Lack of safeguards leave Indians vulnerable to mercury

Mercury is fast becoming a significant environmental and health concern in India as lack of controls and understanding mean a huge number of people are coming into contact with the poisonous liquid metal.


According to research carried out by Delhi-based campaigners Toxic Link almost half of the pupils and students in grammar schools and colleges had played with the metal in their science lessons, with a remarkable 8% of them inhaling it out of curiosity.

Mercury is highly toxic and causes brain damage as well as harming internal organs.

But due to a lack of regulation and limited knowledge of the dangers, India is fast emerging as a global hotspot for the semi-legal trade of the hazardous material.

Waste-pickers – those who make their living from salvaging tradable materials from other people’s rubbish – and ad hoc recycling companies that exist below the official radar are, according to Toxic Link, coming to agreements with those who can supply the metal, then selling it on at a mark up.

Often it is transported in woefully dangerous conditions, in open topped plastic containers or even in plastic bags.

“Waste-pickers and the recycling community that trades in this metal have very sketchy information about the toxicity and threat,” said a spokesman for Toxic Link.

“Despite the risks involved, the informal sector finds a means of turning the poison into a livelihood.

“Mercury is never a found item, so to say.
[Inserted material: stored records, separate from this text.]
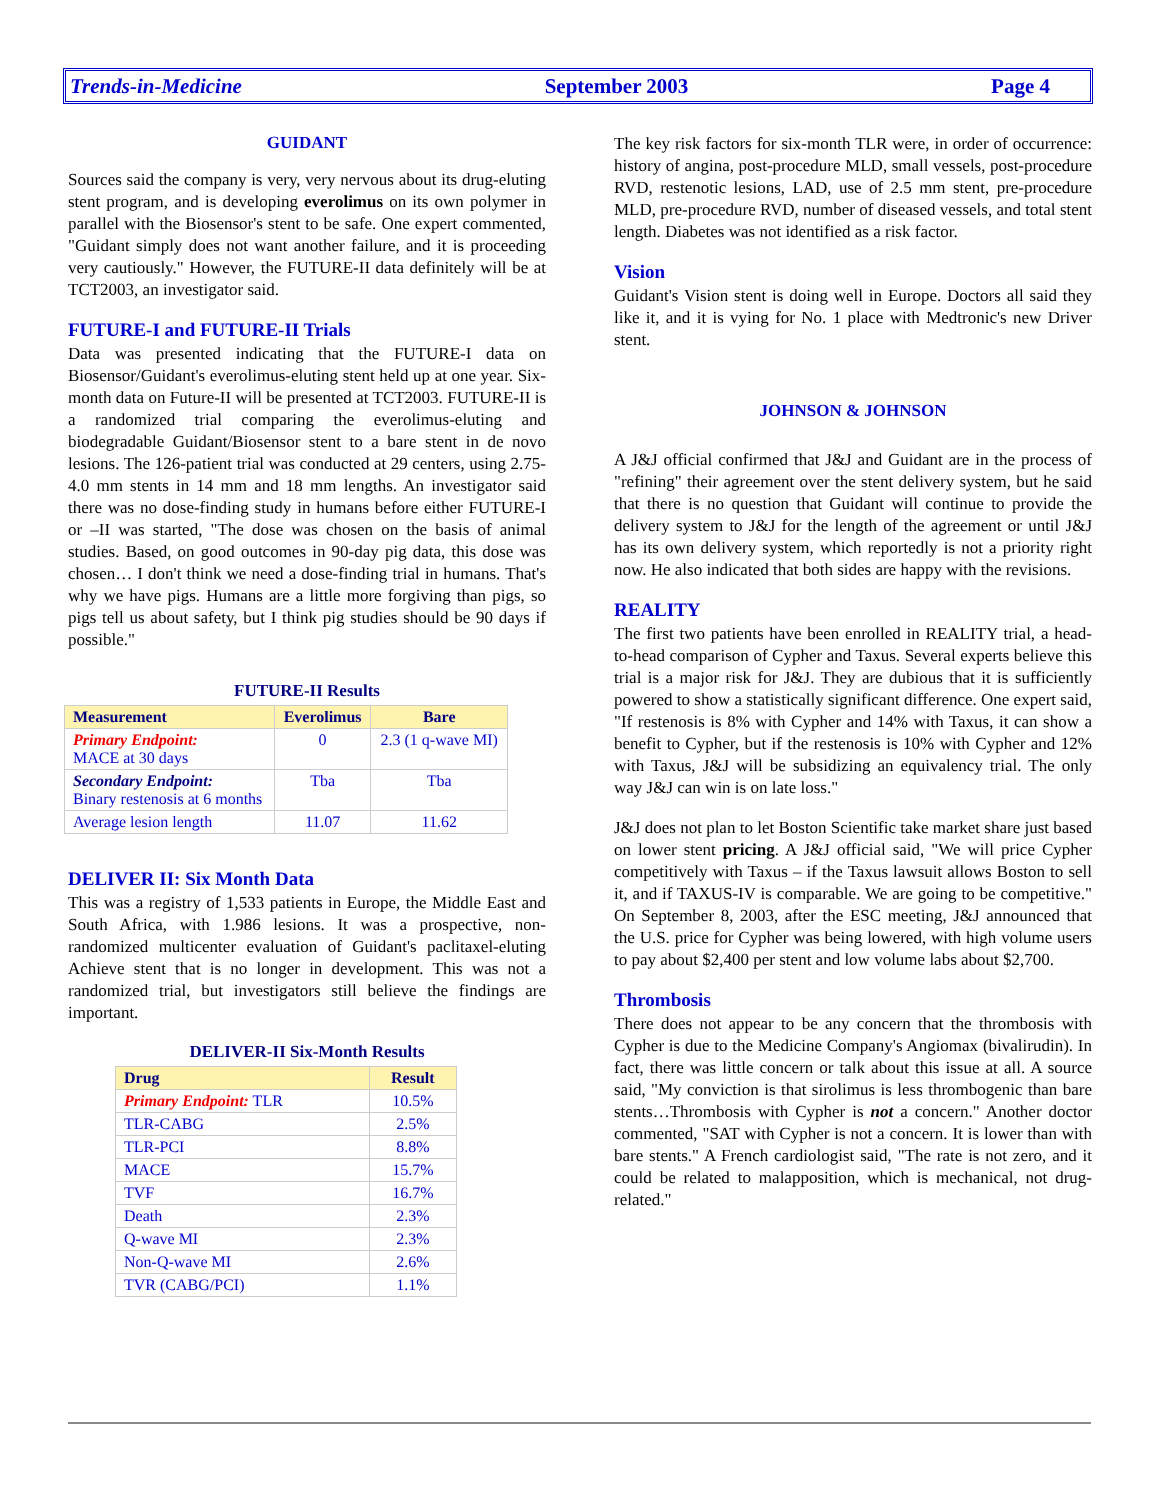Trends-in-Medicine September 2003 Page 4
GUIDANT
Sources said the company is very, very nervous about its drug-eluting stent program, and is developing everolimus on its own polymer in parallel with the Biosensor's stent to be safe. One expert commented, "Guidant simply does not want another failure, and it is proceeding very cautiously." However, the FUTURE-II data definitely will be at TCT2003, an investigator said.
FUTURE-I and FUTURE-II Trials
Data was presented indicating that the FUTURE-I data on Biosensor/Guidant's everolimus-eluting stent held up at one year. Six-month data on Future-II will be presented at TCT2003. FUTURE-II is a randomized trial comparing the everolimus-eluting and biodegradable Guidant/Biosensor stent to a bare stent in de novo lesions. The 126-patient trial was conducted at 29 centers, using 2.75-4.0 mm stents in 14 mm and 18 mm lengths. An investigator said there was no dose-finding study in humans before either FUTURE-I or –II was started, "The dose was chosen on the basis of animal studies. Based, on good outcomes in 90-day pig data, this dose was chosen… I don't think we need a dose-finding trial in humans. That's why we have pigs. Humans are a little more forgiving than pigs, so pigs tell us about safety, but I think pig studies should be 90 days if possible."
FUTURE-II Results
| Measurement | Everolimus | Bare |
| --- | --- | --- |
| Primary Endpoint: MACE at 30 days | 0 | 2.3 (1 q-wave MI) |
| Secondary Endpoint: Binary restenosis at 6 months | Tba | Tba |
| Average lesion length | 11.07 | 11.62 |
DELIVER II: Six Month Data
This was a registry of 1,533 patients in Europe, the Middle East and South Africa, with 1.986 lesions. It was a prospective, non-randomized multicenter evaluation of Guidant's paclitaxel-eluting Achieve stent that is no longer in development. This was not a randomized trial, but investigators still believe the findings are important.
DELIVER-II Six-Month Results
| Drug | Result |
| --- | --- |
| Primary Endpoint: TLR | 10.5% |
| TLR-CABG | 2.5% |
| TLR-PCI | 8.8% |
| MACE | 15.7% |
| TVF | 16.7% |
| Death | 2.3% |
| Q-wave MI | 2.3% |
| Non-Q-wave MI | 2.6% |
| TVR (CABG/PCI) | 1.1% |
The key risk factors for six-month TLR were, in order of occurrence: history of angina, post-procedure MLD, small vessels, post-procedure RVD, restenotic lesions, LAD, use of 2.5 mm stent, pre-procedure MLD, pre-procedure RVD, number of diseased vessels, and total stent length. Diabetes was not identified as a risk factor.
Vision
Guidant's Vision stent is doing well in Europe. Doctors all said they like it, and it is vying for No. 1 place with Medtronic's new Driver stent.
JOHNSON & JOHNSON
A J&J official confirmed that J&J and Guidant are in the process of "refining" their agreement over the stent delivery system, but he said that there is no question that Guidant will continue to provide the delivery system to J&J for the length of the agreement or until J&J has its own delivery system, which reportedly is not a priority right now. He also indicated that both sides are happy with the revisions.
REALITY
The first two patients have been enrolled in REALITY trial, a head-to-head comparison of Cypher and Taxus. Several experts believe this trial is a major risk for J&J. They are dubious that it is sufficiently powered to show a statistically significant difference. One expert said, "If restenosis is 8% with Cypher and 14% with Taxus, it can show a benefit to Cypher, but if the restenosis is 10% with Cypher and 12% with Taxus, J&J will be subsidizing an equivalency trial. The only way J&J can win is on late loss."
J&J does not plan to let Boston Scientific take market share just based on lower stent pricing. A J&J official said, "We will price Cypher competitively with Taxus – if the Taxus lawsuit allows Boston to sell it, and if TAXUS-IV is comparable. We are going to be competitive." On September 8, 2003, after the ESC meeting, J&J announced that the U.S. price for Cypher was being lowered, with high volume users to pay about $2,400 per stent and low volume labs about $2,700.
Thrombosis
There does not appear to be any concern that the thrombosis with Cypher is due to the Medicine Company's Angiomax (bivalirudin). In fact, there was little concern or talk about this issue at all. A source said, "My conviction is that sirolimus is less thrombogenic than bare stents…Thrombosis with Cypher is not a concern." Another doctor commented, "SAT with Cypher is not a concern. It is lower than with bare stents." A French cardiologist said, "The rate is not zero, and it could be related to malapposition, which is mechanical, not drug-related."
Even waste pickers buy it, informally in small quantities.

“Often, it is bought from hospitals.”

According to the report the European Union provides the bulk of the mercury imported by India.
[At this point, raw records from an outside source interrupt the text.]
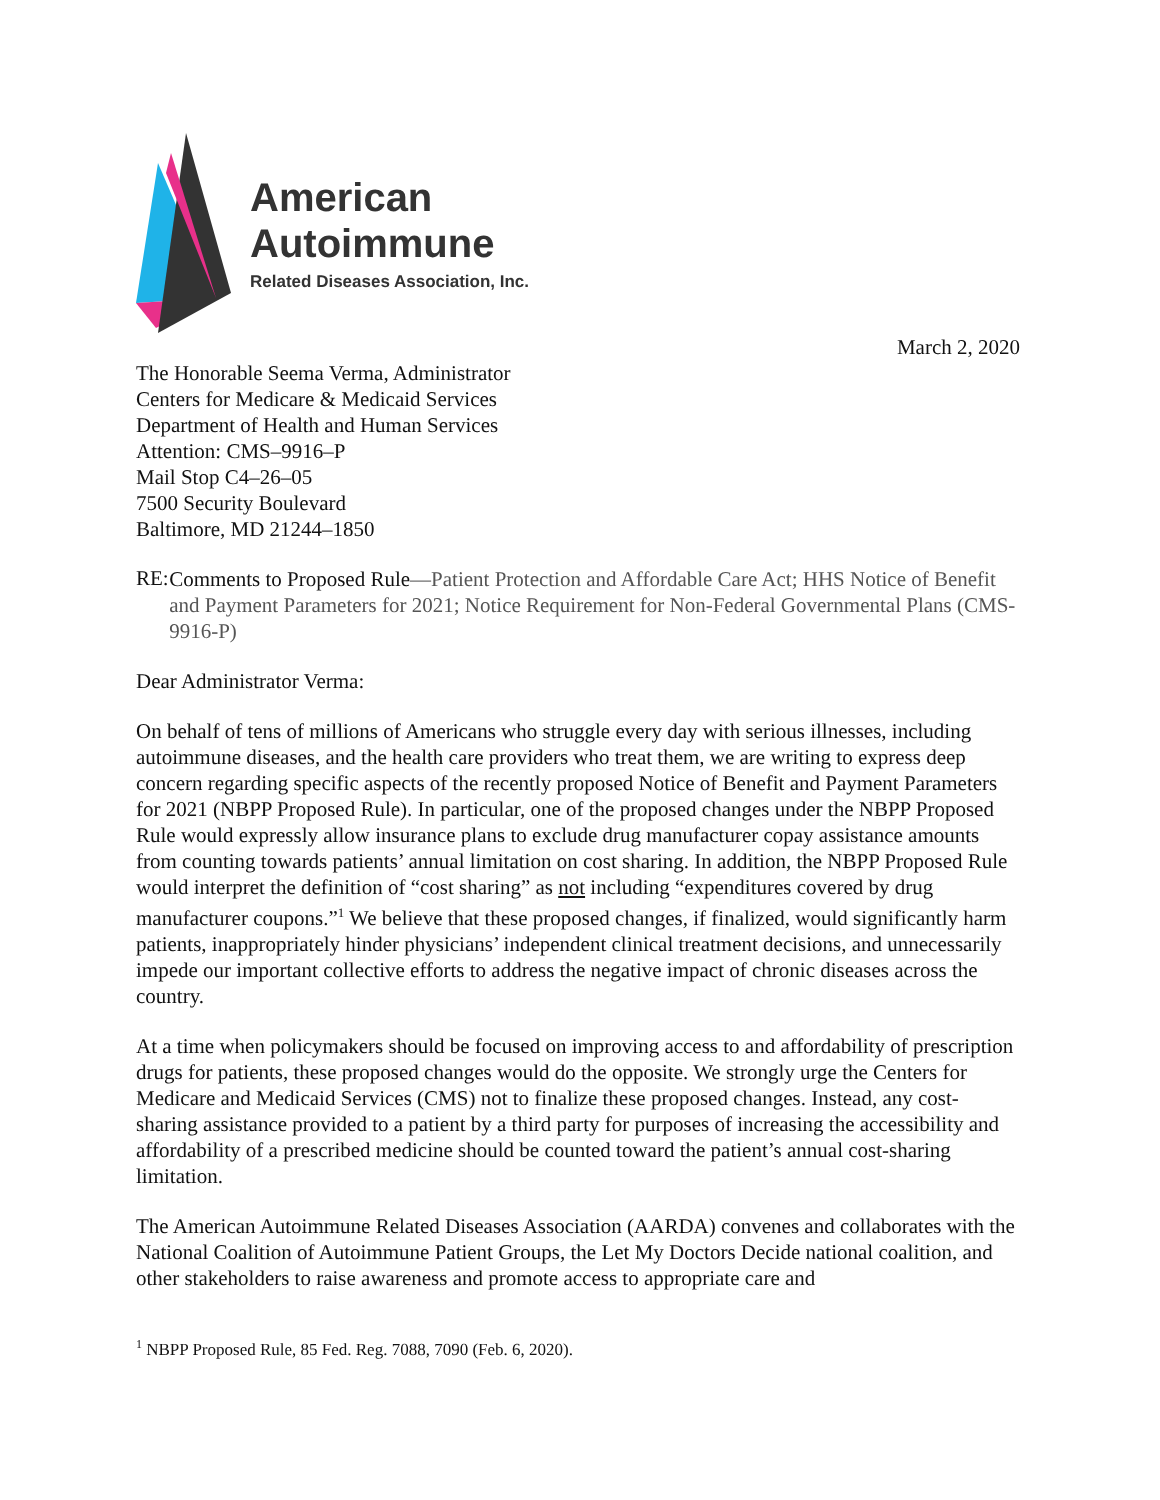American
Autoimmune
Related Diseases Association, Inc.
March 2, 2020
The Honorable Seema Verma, Administrator
Centers for Medicare & Medicaid Services
Department of Health and Human Services
Attention: CMS–9916–P
Mail Stop C4–26–05
7500 Security Boulevard
Baltimore, MD 21244–1850
RE:
Comments to Proposed Rule—Patient Protection and Affordable Care Act; HHS Notice of Benefit and Payment Parameters for 2021; Notice Requirement for Non-Federal Governmental Plans (CMS-9916-P)
Dear Administrator Verma:
On behalf of tens of millions of Americans who struggle every day with serious illnesses, including autoimmune diseases, and the health care providers who treat them, we are writing to express deep concern regarding specific aspects of the recently proposed Notice of Benefit and Payment Parameters for 2021 (NBPP Proposed Rule). In particular, one of the proposed changes under the NBPP Proposed Rule would expressly allow insurance plans to exclude drug manufacturer copay assistance amounts from counting towards patients’ annual limitation on cost sharing. In addition, the NBPP Proposed Rule would interpret the definition of “cost sharing” as not including “expenditures covered by drug manufacturer coupons.”<sup>1</sup> We believe that these proposed changes, if finalized, would significantly harm patients, inappropriately hinder physicians’ independent clinical treatment decisions, and unnecessarily impede our important collective efforts to address the negative impact of chronic diseases across the country.
At a time when policymakers should be focused on improving access to and affordability of prescription drugs for patients, these proposed changes would do the opposite. We strongly urge the Centers for Medicare and Medicaid Services (CMS) not to finalize these proposed changes. Instead, any cost-sharing assistance provided to a patient by a third party for purposes of increasing the accessibility and affordability of a prescribed medicine should be counted toward the patient’s annual cost-sharing limitation.
The American Autoimmune Related Diseases Association (AARDA) convenes and collaborates with the National Coalition of Autoimmune Patient Groups, the Let My Doctors Decide national coalition, and other stakeholders to raise awareness and promote access to appropriate care and
<sup>1</sup> NBPP Proposed Rule, 85 Fed. Reg. 7088, 7090 (Feb. 6, 2020).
In the past, the biggest consumers of mercury were the nations in the industrialised West but as awareness of the dangers has increased, so has a reluctance to use it.

And while the West phases out the toxin from its own manufacturing and the EU is set to ban its export by 2010, mercury remains a popular material in the developing countries of the East.

The problem is exacerbated by mercury’s role in Hindu myth and culture. Quicksilver, known as Parad, is seen as the seed of the god Shiva and is attributed religious and medicinal properties, making it sought after by devotees who have not been educated about the potential dangers.

As well as a serious threat to human health, mercury raises environmental concerns as it works its way into watercourses, poisoning fish which in turn poison those which prey on them.

As it works its way up the food chain it causes damage to uncountable species, leading to mortality, disruption of fertility, slower growth or abnormal behaviour.